Group A tended to be slightly younger (23% are aged over 60, compared with 34% of Group B); are more prevalent outside of the south of England (68% are from the South, compared with 77% for Group B); more likely to have voted Remain in the EU referendum (54%), and were evenly split in general election voting intention between the two largest parties in England (36% Conservative, 34% Labour). In contrast, Group B tend to be slightly older, are more likely to live in the south of England, more likely to have voted Leave (51%), and more likely to vote Conservative (43% Conservative, 25% Labour).

Whilst the hypothesis going into this research was that different types of town would have different attitudes to different subject areas, the results showed that people in different types of towns actually share a similar balance of attitudes across the board.

The challenge, therefore, is in finding policies to unite these disparate groups around a shared vision for the future of their towns. Drawing on their findings, DEMOS makes a series of recommendations to progress towards a brighter future for towns, which is informed by meaningful engagement with the people who live there. These include that;

  • Town leaders should engage their residents and local business leaders in an open, participatory conversation about the future of the high street and make the social integration of long standing residents and newcomers a priority.
  • The future of the high street needs to be informed by a rigorous economic assessment of the potential, or lack thereof, for retail in that town and should examine the potential for converting empty high street shops into new homes.
  • Central government should make investment in towns conditional on buy-in from the local community and business leaders, and use upcoming planning reforms to empower local communities to shape housebuilding decisions in their local area.

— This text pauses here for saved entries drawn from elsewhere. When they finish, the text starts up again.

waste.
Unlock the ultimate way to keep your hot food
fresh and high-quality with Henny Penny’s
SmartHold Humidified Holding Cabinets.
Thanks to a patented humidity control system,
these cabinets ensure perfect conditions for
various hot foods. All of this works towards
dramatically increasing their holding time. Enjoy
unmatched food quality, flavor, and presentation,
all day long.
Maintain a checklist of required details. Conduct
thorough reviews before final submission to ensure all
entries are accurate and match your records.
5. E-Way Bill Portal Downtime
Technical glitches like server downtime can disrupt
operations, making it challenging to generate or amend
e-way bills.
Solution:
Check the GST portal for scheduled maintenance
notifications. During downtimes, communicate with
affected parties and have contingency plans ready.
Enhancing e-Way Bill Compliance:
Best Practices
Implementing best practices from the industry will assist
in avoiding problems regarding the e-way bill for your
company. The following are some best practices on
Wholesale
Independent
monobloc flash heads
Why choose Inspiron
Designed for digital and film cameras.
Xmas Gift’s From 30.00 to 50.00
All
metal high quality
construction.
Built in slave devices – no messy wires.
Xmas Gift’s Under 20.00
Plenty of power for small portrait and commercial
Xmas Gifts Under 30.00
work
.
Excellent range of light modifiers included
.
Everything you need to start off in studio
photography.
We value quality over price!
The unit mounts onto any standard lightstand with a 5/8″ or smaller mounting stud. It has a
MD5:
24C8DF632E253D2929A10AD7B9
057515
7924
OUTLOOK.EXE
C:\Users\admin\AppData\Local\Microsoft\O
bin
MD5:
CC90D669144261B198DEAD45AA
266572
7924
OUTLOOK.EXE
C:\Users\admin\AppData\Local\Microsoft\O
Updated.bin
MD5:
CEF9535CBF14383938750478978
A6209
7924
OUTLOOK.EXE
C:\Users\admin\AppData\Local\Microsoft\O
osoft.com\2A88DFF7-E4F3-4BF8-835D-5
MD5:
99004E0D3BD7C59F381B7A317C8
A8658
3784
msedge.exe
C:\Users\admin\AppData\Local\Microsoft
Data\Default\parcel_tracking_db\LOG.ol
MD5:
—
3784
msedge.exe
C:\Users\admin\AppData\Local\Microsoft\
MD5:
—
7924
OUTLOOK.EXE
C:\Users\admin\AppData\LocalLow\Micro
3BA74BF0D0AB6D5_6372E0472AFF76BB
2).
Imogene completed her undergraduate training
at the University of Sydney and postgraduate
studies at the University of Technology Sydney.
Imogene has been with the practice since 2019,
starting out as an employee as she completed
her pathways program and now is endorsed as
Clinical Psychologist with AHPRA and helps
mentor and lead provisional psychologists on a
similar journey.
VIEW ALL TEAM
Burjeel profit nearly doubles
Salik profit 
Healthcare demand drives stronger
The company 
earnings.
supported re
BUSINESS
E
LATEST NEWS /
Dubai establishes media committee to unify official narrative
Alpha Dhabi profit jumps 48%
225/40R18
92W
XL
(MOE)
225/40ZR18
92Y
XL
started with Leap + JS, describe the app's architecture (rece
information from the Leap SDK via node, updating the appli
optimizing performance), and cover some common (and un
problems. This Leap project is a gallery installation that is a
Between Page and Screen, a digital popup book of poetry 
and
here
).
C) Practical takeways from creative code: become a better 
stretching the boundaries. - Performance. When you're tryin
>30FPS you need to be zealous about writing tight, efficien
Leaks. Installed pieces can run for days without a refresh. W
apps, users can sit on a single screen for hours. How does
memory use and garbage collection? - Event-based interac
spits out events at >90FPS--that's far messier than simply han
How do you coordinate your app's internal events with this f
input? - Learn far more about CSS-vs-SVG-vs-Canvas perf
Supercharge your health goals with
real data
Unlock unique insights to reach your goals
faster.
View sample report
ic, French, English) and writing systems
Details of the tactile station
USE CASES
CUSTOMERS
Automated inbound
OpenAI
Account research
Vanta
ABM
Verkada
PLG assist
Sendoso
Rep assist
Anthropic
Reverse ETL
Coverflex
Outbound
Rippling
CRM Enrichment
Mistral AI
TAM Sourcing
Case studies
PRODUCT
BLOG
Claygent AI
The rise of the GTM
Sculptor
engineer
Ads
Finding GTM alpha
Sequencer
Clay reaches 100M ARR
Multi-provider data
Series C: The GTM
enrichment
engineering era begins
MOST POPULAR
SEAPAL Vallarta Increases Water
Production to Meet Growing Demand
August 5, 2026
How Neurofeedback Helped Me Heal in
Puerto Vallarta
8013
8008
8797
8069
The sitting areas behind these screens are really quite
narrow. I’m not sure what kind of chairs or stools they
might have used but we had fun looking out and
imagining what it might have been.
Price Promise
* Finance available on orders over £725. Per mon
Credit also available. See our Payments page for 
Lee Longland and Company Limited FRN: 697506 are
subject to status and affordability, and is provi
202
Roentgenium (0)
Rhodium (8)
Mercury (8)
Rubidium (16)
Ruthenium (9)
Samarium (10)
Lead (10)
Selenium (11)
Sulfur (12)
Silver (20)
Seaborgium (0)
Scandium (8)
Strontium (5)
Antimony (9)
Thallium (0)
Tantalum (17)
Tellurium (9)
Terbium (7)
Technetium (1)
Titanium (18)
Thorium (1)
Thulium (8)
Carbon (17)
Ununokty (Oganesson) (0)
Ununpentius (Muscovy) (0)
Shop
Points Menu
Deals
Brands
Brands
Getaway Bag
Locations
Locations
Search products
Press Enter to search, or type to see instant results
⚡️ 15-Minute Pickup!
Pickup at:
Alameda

The report also recommends that further research into attitudes regarding identity and diversity within towns is conducted, as well as what types of jobs town residents desire and what drives opposition to new jobs among some town residents.

Whilst the report notes that there is a genuine risk that high streets in towns continue to deteriorate, creating the conditions for a dangerous downward spiral of under-investment and economic decline, there is also a path to an exciting future. To embrace this future, it requires local government to communicate both inspiring visions and hard truths to businesses and the public, as attempts to preserve the status quo will lead only to decline.